There's a scene in The Godfather where Michael Corleone says: "Just when I thought I was out, they pull me back in."
Yeah. Emerging markets — that asset class everyone loves to hate and hates to love — just got slapped across the face by the military escalation against Iran. The emerging markets ETF (EEM) dropped over 5% this week. And what does Global X do? Puts out a "maybe it's time to double down."
Damn, Malcolm. You've got nerve.
What's going on
Malcolm Dorson, senior portfolio manager at Global X, went on CNBC and basically said the following: yes, the war in the Middle East is scary. Yes, the dollar jumped this week. But he's betting that the tsunami of American war spending will weaken the dollar over the medium term — and when the dollar drops, emerging markets breathe.

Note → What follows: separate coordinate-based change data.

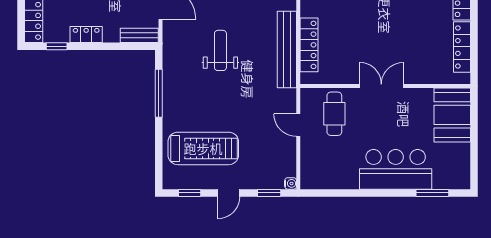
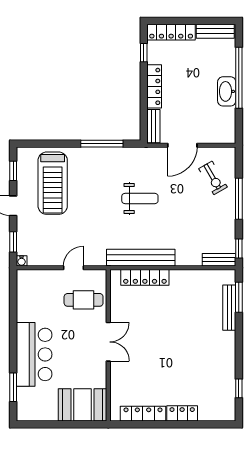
locker: (86, 34) -> (154, 86), width x1.53

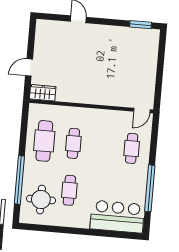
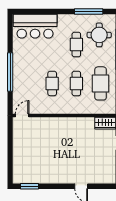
cafe table: (132, 148) -> (52, 83), moved
window: (150, 188) -> (10, 72), moved
window: (51, 229) -> (89, 11), added

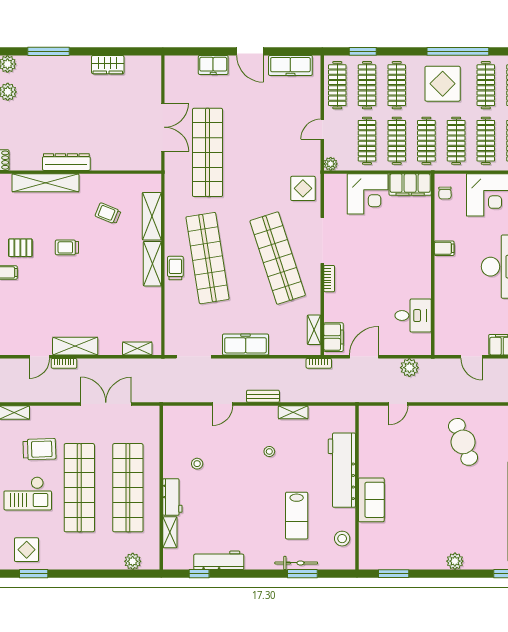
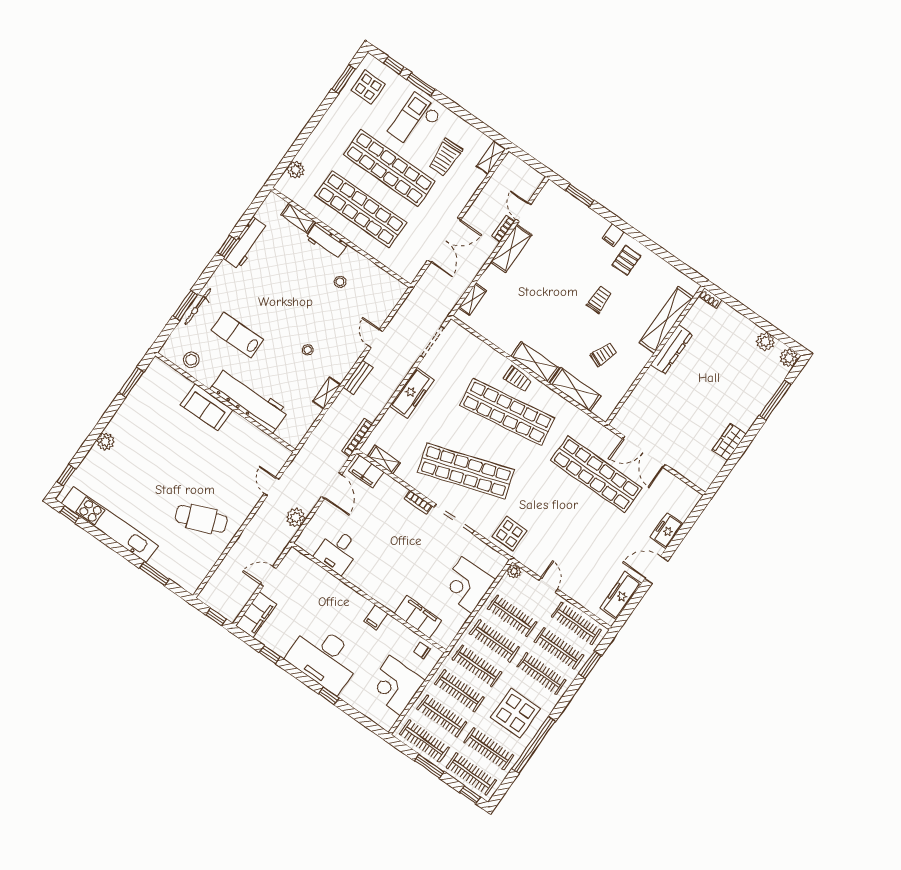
filing cabinet: (410, 185) -> (418, 617), moved, turned 90
bookcase: (319, 363) -> (357, 438), width x1.56
window: (199, 574) -> (227, 246), moved

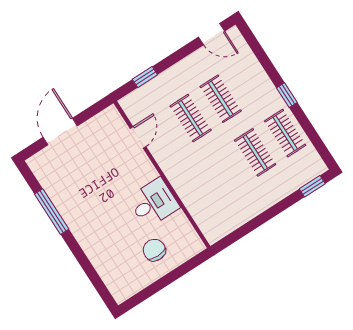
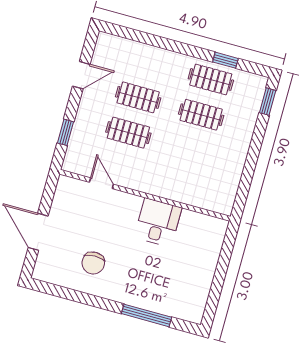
door: (212, 34) -> (81, 75), moved
window: (287, 95) -> (225, 60), moved
window: (52, 212) -> (146, 315), moved
chair: (154, 250) -> (93, 263), moved, turned -90

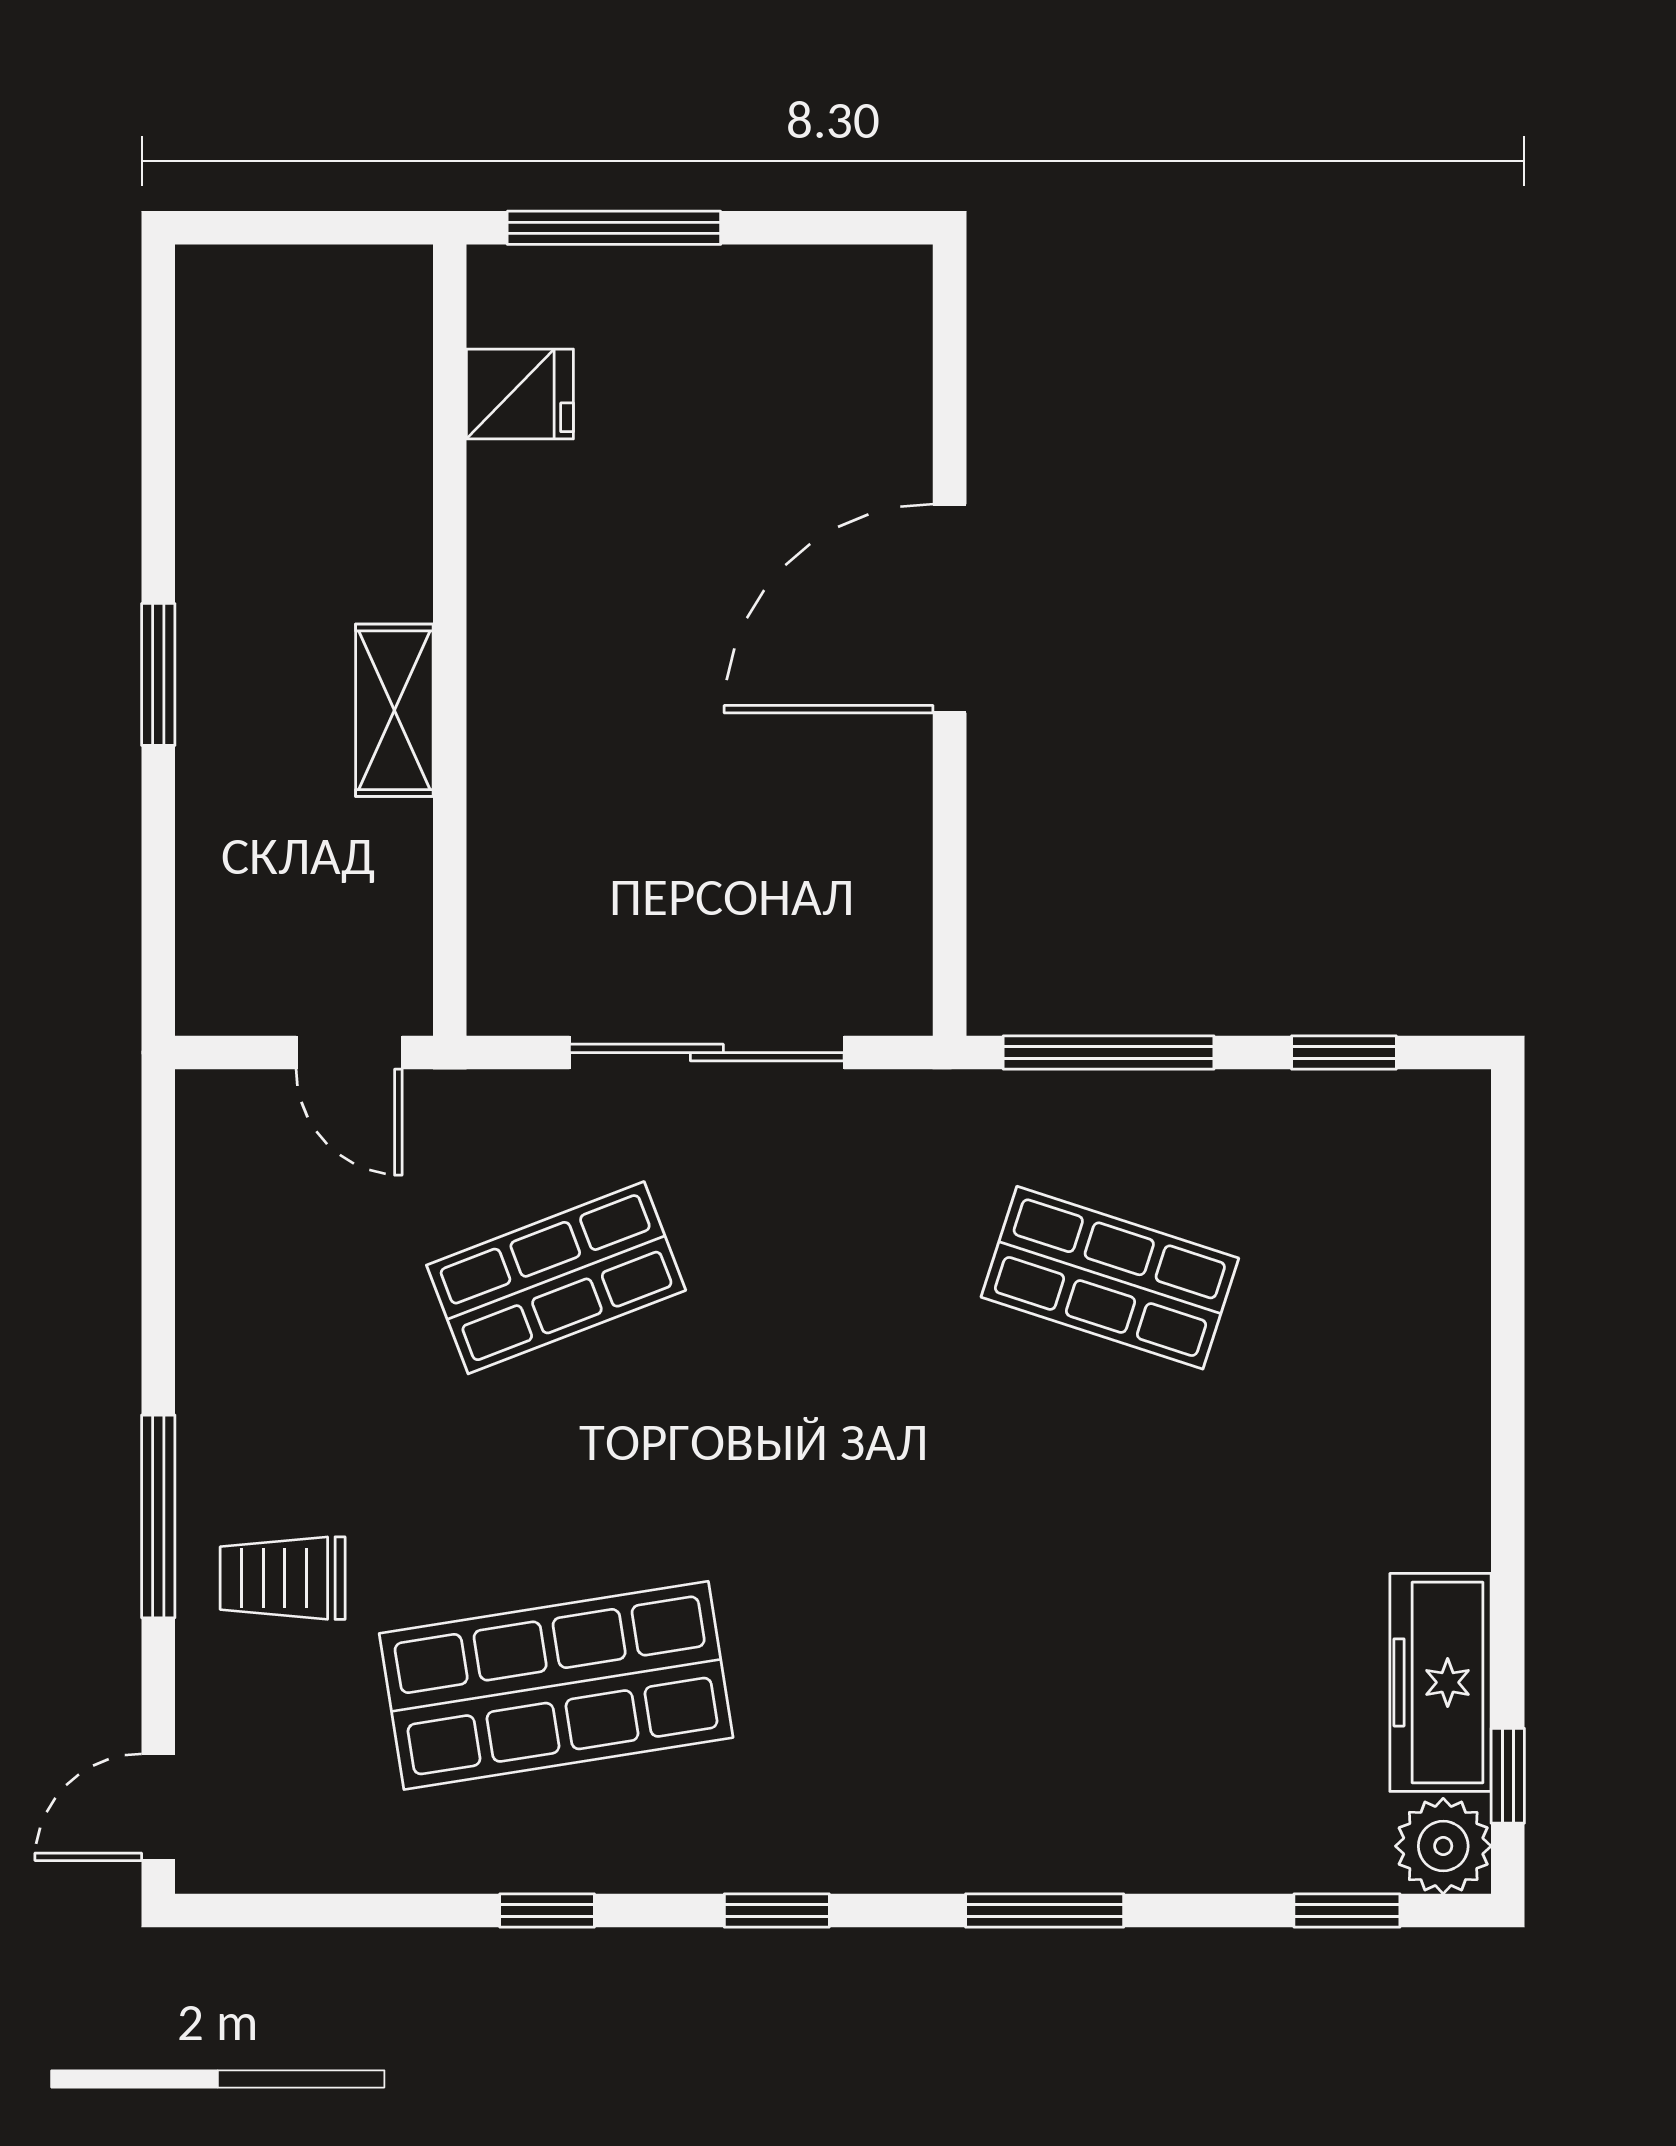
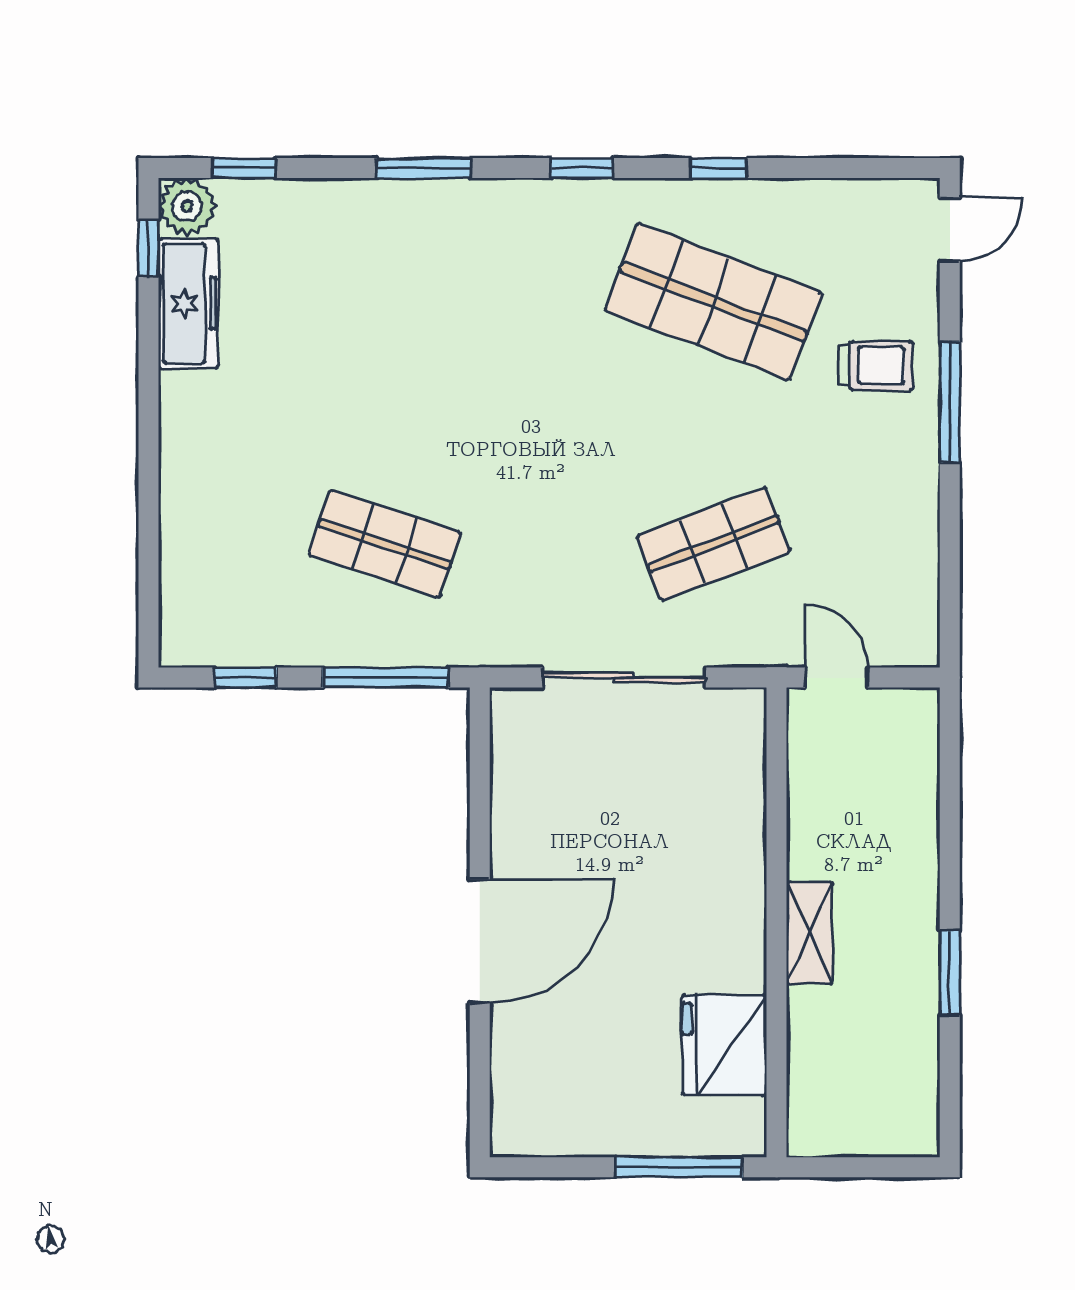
fridge: (520, 394) -> (724, 1045), width x1.88, depth x1.34
window: (158, 674) -> (950, 972), moved
shelving: (394, 710) -> (810, 933), moved
shop shelf: (556, 1685) -> (713, 302), turned 30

"A lot of people are trying to say this is going to be over in a week or two. We're not so sure," Dorson said. "But I think there are a lot of reasons to take advantage and buy the dip here."
Translation from econ-speak: buy the dip in emerging markets while there's blood in the streets.
Now, before you go out buying everything with "EM" in the ticker, let's put the numbers on the table. EEM, despite the weekly beating, is still up nearly 37% over the past year. It's not exactly a patient on life support. It's more like the guy who took a punch at the bar but is still standing and ordering another beer.
The dollar: villain or hero?
The core thesis here is simple and nothing new: weak dollar = strong emerging markets. When the U.S. government opens the fiscal spigot to finance a war, more dollars flood the system, the currency tends to lose strength, and capital goes looking for yield elsewhere.
Dorson admitted that dollar strength in the short term "can certainly continue." But that's not his base case. He's betting Uncle Sam's money printer is going to be working overtime.
And look, historically, he's not entirely wrong. Wars are expensive. The American deficit was already on an unsustainable trajectory before they started launching missiles. Now? Throw more gasoline on the fire — or better yet, throw more oil, which is exactly what's going up in flames.
Oil: the elephant in the room
Cinthia Murphy, from VettaFi, raised the point nobody wants to face: if the conflict with Iran drags on, energy is where things get ugly.
"European markets are super dependent on energy and oil coming from the Middle East," she said. "This could really shake everything up."
The United States Oil Fund (USO) climbed 12% this week and 32% year-to-date. Whoever was positioned in oil is laughing all the way to the bank. Whoever wasn't is feeling it in their wallet — especially in Europe.
Here's the cruel irony of emerging markets: many of them are commodity and energy exporters. Brazil, Saudi Arabia, Indonesia. A prolonged spike in oil could be a blessing in disguise for these countries, while it wrecks importers like India and most of Southeast Asia.
So when someone tells you "buy emerging markets," the first question should be: which emerging markets, pal? Because lumping them all in the same bucket is intellectually lazy.
Skin in the game or sales pitch?
This is where my inner Taleb alarm goes off. Malcolm Dorson is a portfolio manager at a company that sells emerging market ETFs. When he says "double down on emerging markets," he's literally telling you to buy his product.
That doesn't mean he's wrong. It means you need to calibrate the incentive of the person talking. The guy who sells umbrellas always thinks it's going to rain.
The analysis itself has merit. A potentially weaker dollar, historically discounted emerging market valuations compared to the S&P 500, growing international flows — all true. Murphy from VettaFi reinforced it: "International has been the flavor of the year." And it really has been.
But between an elegant macro thesis and the reality of missiles flying over the Strait of Hormuz, there's a chasm called tail risk. That event nobody models in Excel that turns your portfolio to dust on a random Tuesday.
So now what?
EEM dropped 5% this week. Oil surged. The dollar jumped. And a foreign asset manager looks at this chaos and says: "time to buy."
Maybe. Buffett bought during the 2008 panic. Whoever bought emerging markets at the pandemic bottom tripled their money.
But the question that lingers, and the one I'll leave you to chew on, is this: do you have the stomach to ride out another -10% before you see the +30%? Because if you don't, all this "buy the dip" talk is just noise — and noise doesn't pay the bills.